Stored data entries:

- Opening Delimiter -

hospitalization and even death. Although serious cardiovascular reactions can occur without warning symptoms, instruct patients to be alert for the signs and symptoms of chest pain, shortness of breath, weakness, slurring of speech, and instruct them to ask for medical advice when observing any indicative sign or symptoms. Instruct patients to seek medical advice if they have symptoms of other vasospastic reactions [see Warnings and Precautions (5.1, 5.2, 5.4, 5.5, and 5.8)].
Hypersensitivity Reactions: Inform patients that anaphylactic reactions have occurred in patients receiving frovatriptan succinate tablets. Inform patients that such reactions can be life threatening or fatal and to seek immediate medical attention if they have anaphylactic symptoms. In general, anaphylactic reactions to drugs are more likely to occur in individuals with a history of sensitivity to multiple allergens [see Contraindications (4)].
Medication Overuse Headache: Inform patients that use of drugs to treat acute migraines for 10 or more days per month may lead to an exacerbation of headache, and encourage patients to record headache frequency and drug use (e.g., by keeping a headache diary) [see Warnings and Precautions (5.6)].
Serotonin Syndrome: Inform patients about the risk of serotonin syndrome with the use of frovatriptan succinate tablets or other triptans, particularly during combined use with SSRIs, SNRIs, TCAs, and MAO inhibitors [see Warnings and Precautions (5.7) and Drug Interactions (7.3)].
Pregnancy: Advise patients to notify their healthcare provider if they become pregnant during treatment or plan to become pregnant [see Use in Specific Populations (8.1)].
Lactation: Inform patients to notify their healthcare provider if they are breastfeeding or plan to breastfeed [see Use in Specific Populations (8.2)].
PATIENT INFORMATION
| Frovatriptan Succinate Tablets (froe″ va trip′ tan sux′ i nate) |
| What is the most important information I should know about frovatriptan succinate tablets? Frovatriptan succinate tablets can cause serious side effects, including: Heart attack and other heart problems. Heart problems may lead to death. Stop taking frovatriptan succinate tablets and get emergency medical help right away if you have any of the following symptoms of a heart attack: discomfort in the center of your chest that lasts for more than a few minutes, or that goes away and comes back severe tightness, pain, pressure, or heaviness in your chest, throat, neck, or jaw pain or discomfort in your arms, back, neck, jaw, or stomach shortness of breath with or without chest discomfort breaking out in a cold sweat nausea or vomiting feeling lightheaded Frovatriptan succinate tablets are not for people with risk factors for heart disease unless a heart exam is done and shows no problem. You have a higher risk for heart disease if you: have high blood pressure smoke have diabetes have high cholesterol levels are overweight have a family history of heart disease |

- Closing Delimiter -

(Brief): In the entries above, please find the line with "Serotonin Syndrome: Inform" and the line with "Pregnancy: Advise patients", then write out exactly those two lines and every line between them, and nothing more.

(Solution for this problem):
Serotonin Syndrome: Inform patients about the risk of serotonin syndrome with the use of frovatriptan succinate tablets or other triptans, particularly during combined use with SSRIs, SNRIs, TCAs, and MAO inhibitors [see Warnings and Precautions (5.7) and Drug Interactions (7.3)].
Pregnancy: Advise patients to notify their healthcare provider if they become pregnant during treatment or plan to become pregnant [see Use in Specific Populations (8.1)].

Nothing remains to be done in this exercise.